## INSTRUCTIONS TO FOLLOW
Lines in the listing below containing the string "February" are to be identified and copied.

╭─ DATA SHOWN

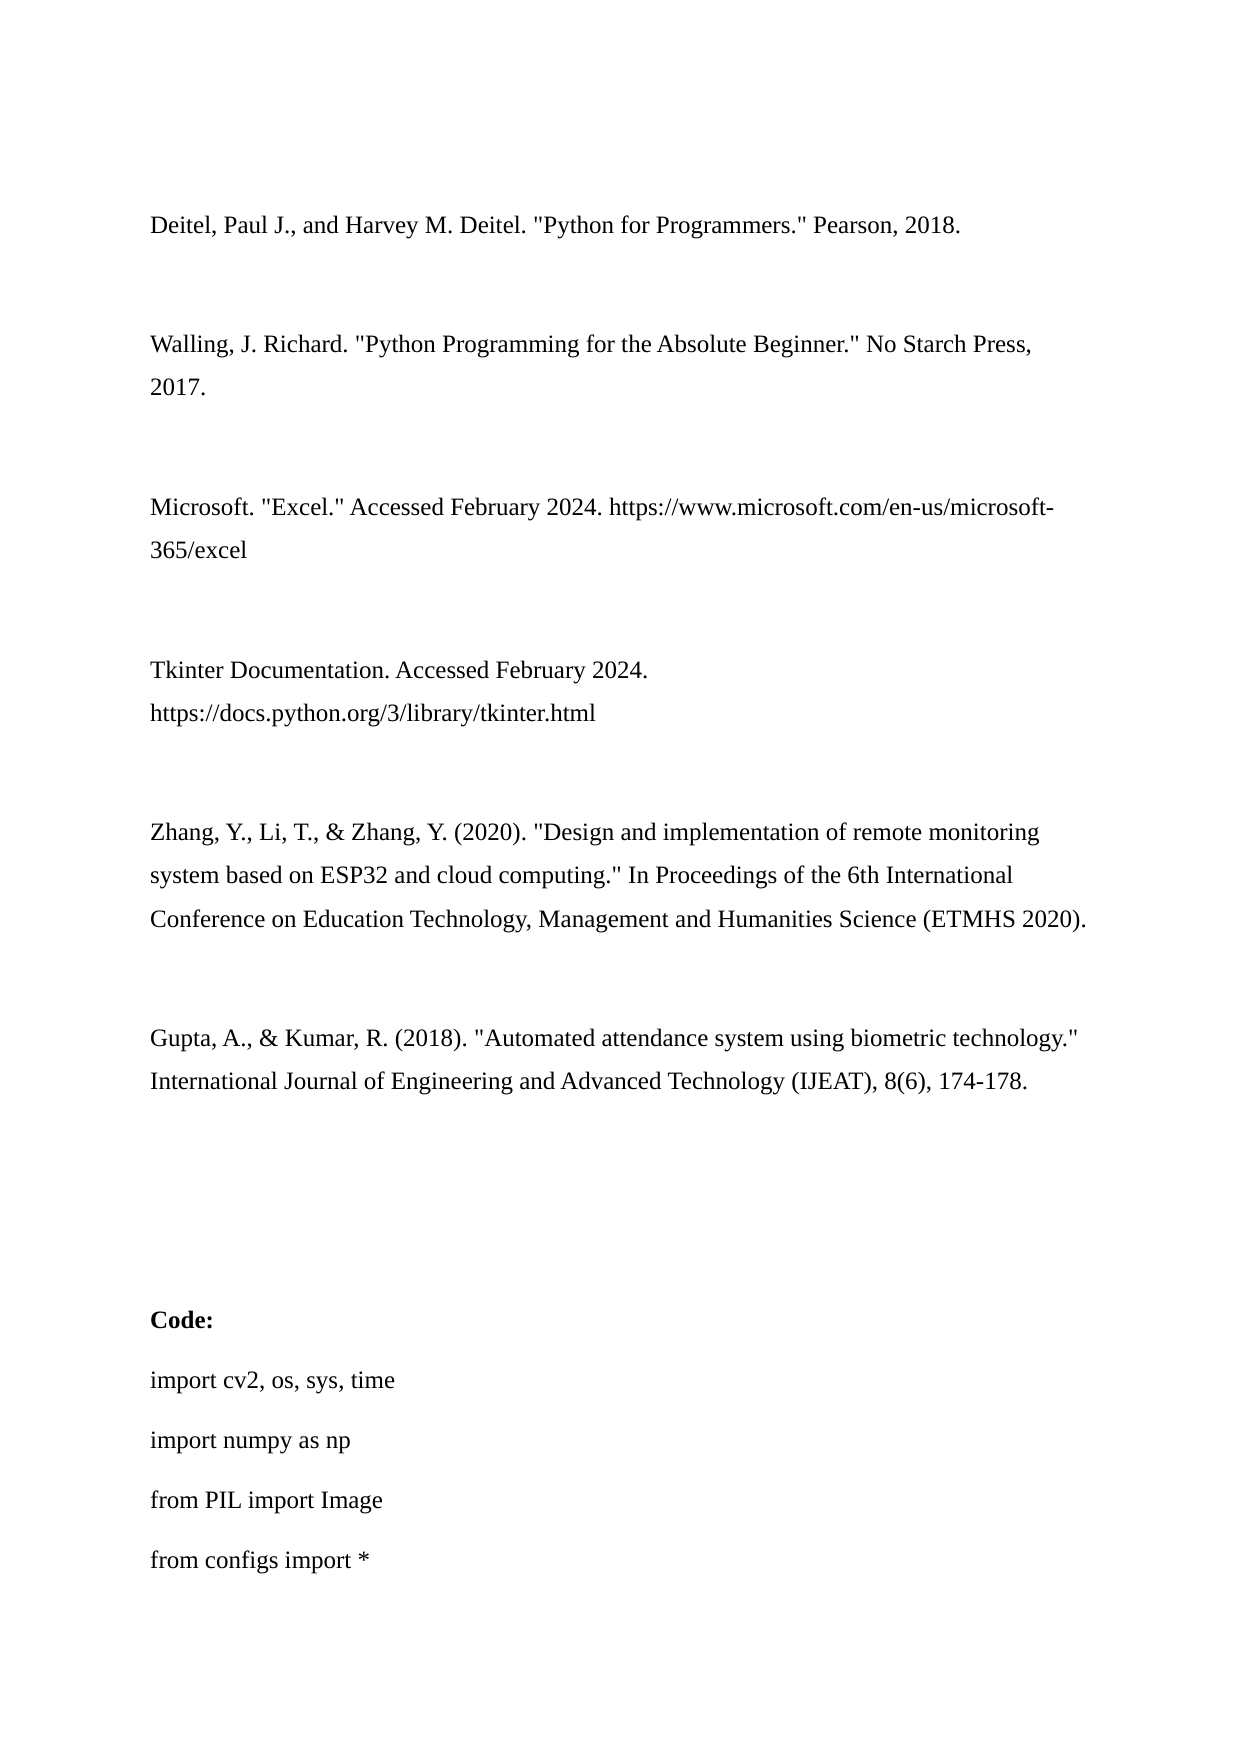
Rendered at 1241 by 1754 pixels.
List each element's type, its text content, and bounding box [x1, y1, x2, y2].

text from configs import * [150, 1545, 1090, 1573]
text Tkinter Documentation. Accessed February 2024. https://docs.python.org/3/library/tkinter.html [150, 655, 1090, 727]
text import numpy as np [150, 1425, 1090, 1454]
text Gupta, A., & Kumar, R. (2018). "Automated attendance system using biometric technology." International Journal of Engineering and Advanced Technology (IJEAT), 8(6), 174-178. [150, 1023, 1090, 1095]
text Zhang, Y., Li, T., & Zhang, Y. (2020). "Design and implementation of remote monitoring system based on ESP32 and cloud computing." In Proceedings of the 6th International Conference on Education Technology, Management and Humanities Science (ETMHS 2020). [150, 817, 1090, 932]
text from PIL import Image [150, 1485, 1090, 1514]
text Microsoft. "Excel." Accessed February 2024. https://www.microsoft.com/en-us/microsoft-365/excel [150, 492, 1090, 564]
text import cv2, os, sys, time [150, 1365, 1090, 1394]
text Walling, J. Richard. "Python Programming for the Absolute Beginner." No Starch Press, 2017. [150, 329, 1090, 401]
text Deitel, Paul J., and Harvey M. Deitel. "Python for Programmers." Pearson, 2018. [150, 210, 1090, 238]
text Code: [150, 1306, 1090, 1334]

╰─

## OUTPUT FOR THIS TASK
text Tkinter Documentation. Accessed February 2024. https://docs.python.org/3/library/tkinter.html [150, 655, 1090, 727]
text Microsoft. "Excel." Accessed February 2024. https://www.microsoft.com/en-us/microsoft-365/excel [150, 492, 1090, 564]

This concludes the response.